■ Exercise:
Lay out every line of the listing as a numbered list, skipping blank lines and leaving out the pictures.

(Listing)
——————————

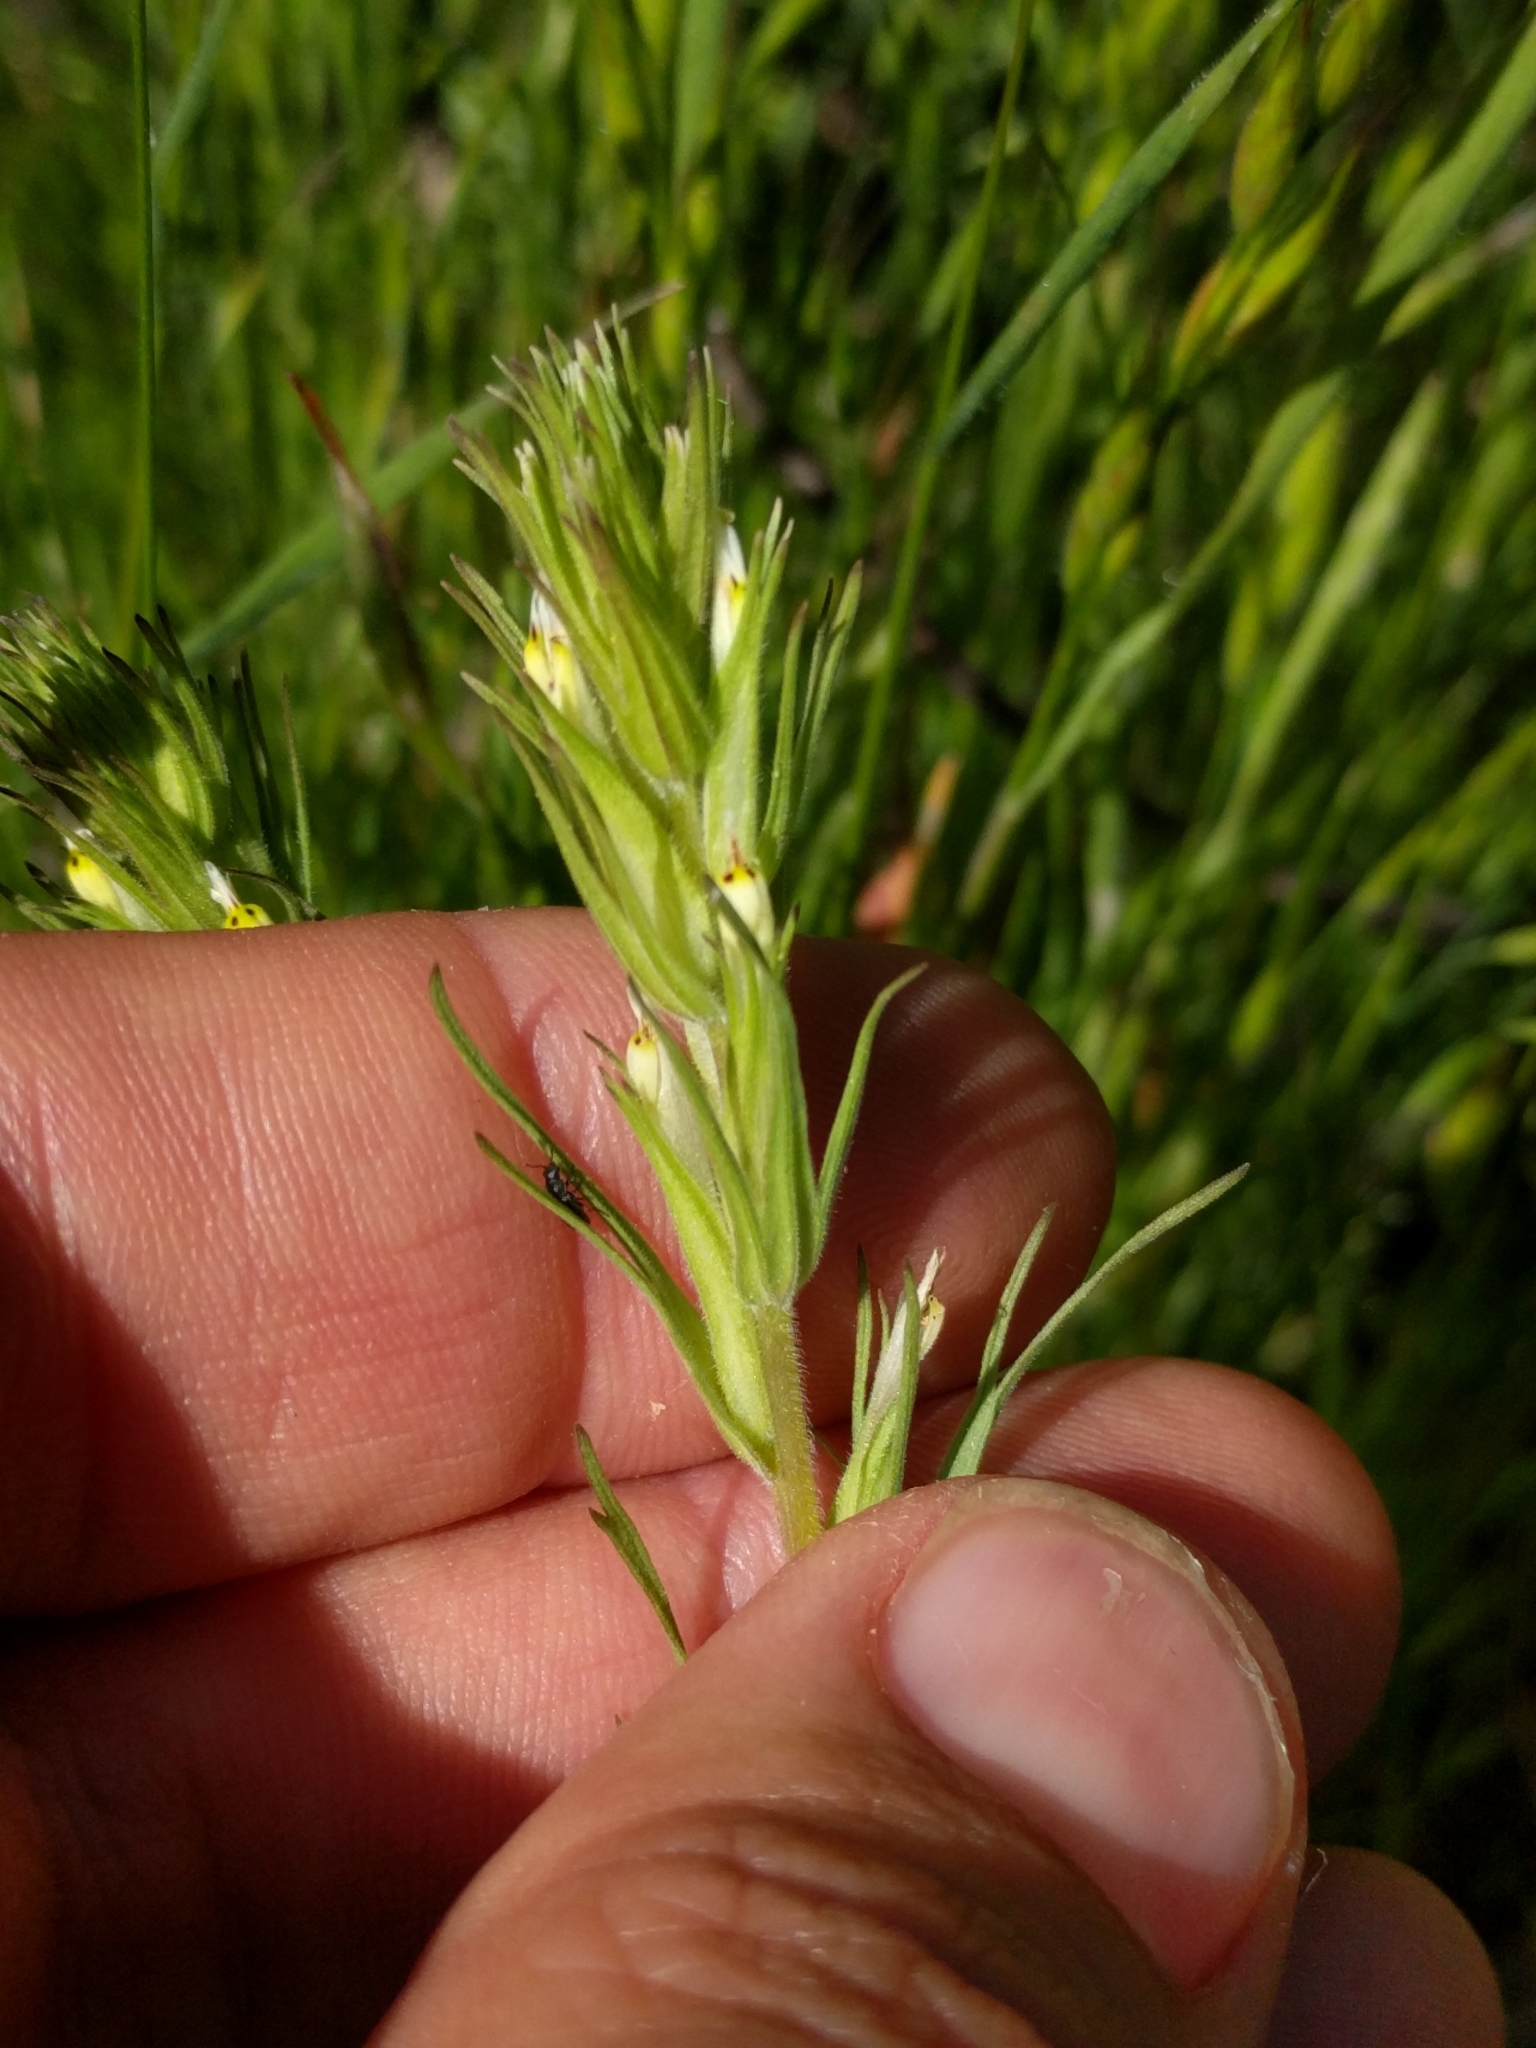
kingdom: Plantae
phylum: Tracheophyta
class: Magnoliopsida
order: Lamiales
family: Orobanchaceae
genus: Castilleja
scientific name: Castilleja attenuata
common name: Valley tassels
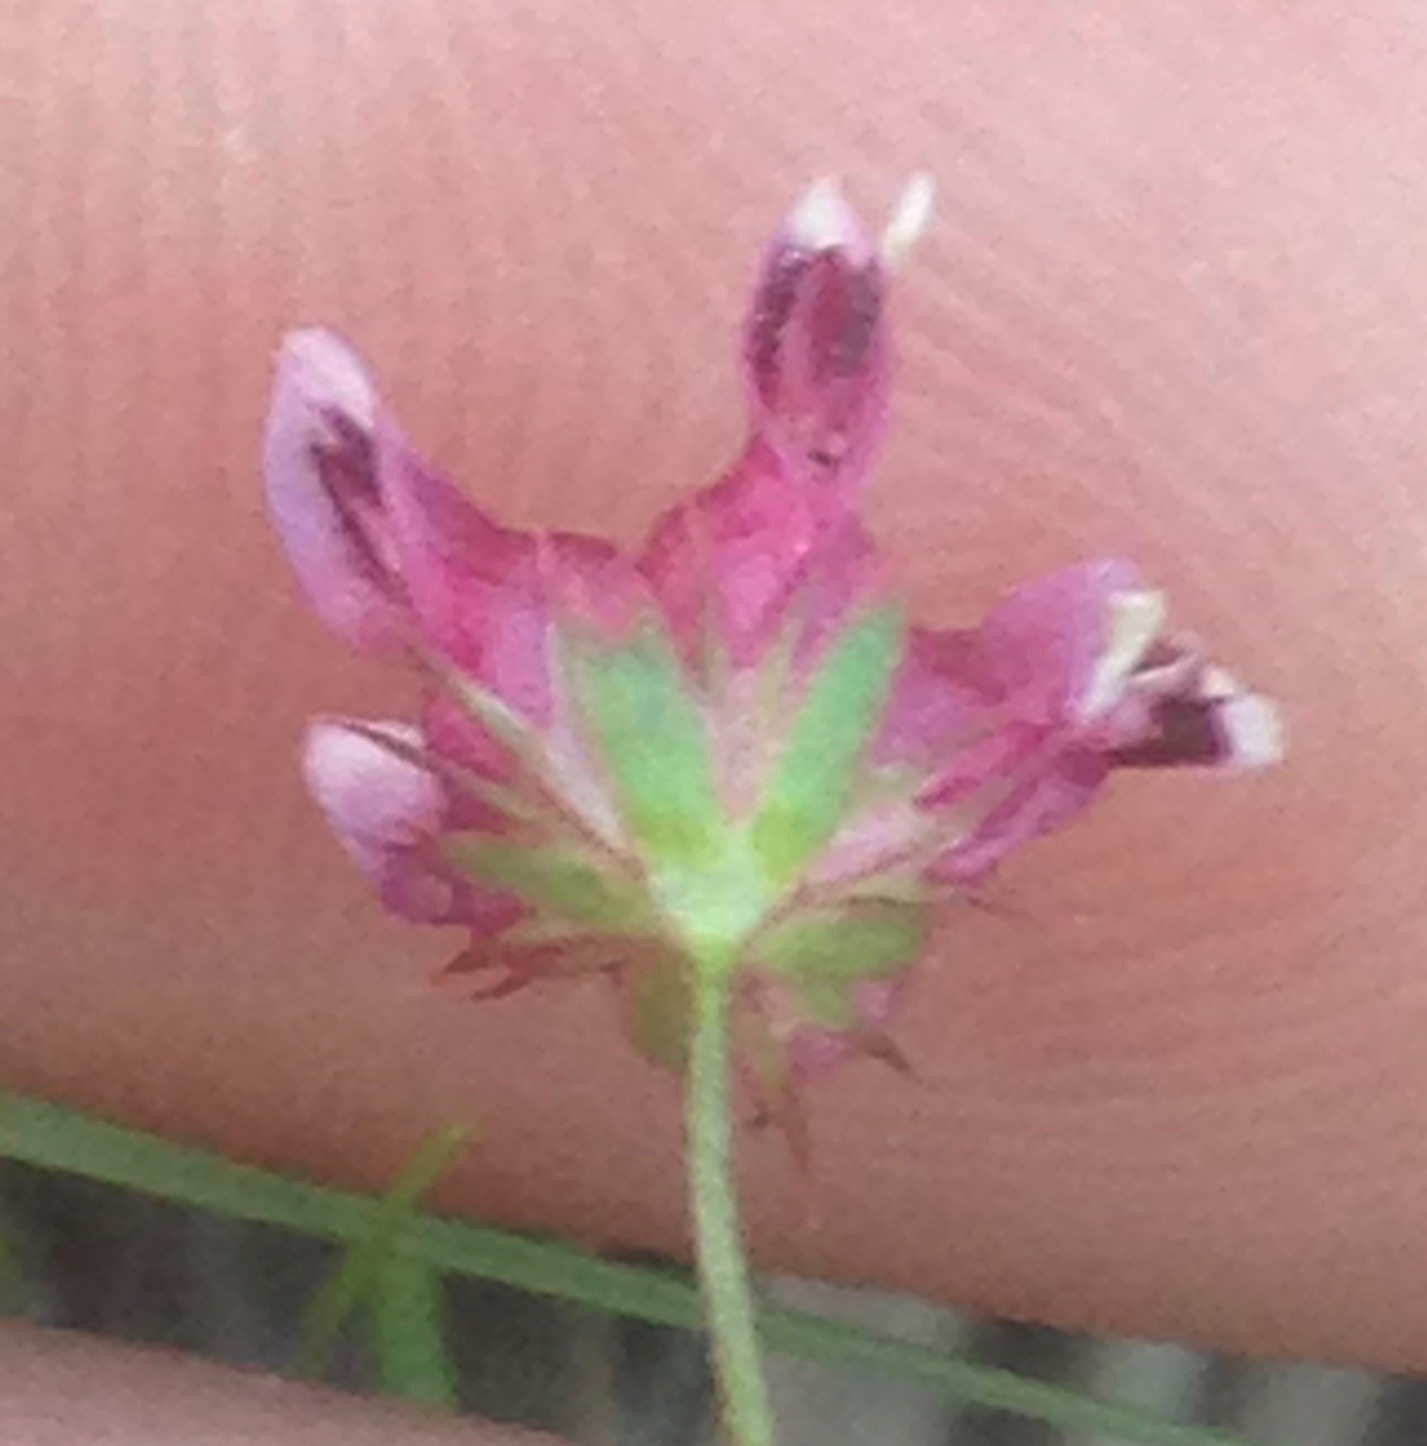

——————————

■ Written answer:
1. kingdom: Plantae
2. phylum: Tracheophyta
3. class: Magnoliopsida
4. order: Lamiales
5. family: Orobanchaceae
6. genus: Castilleja
7. scientific name: Castilleja attenuata
8. common name: Valley tassels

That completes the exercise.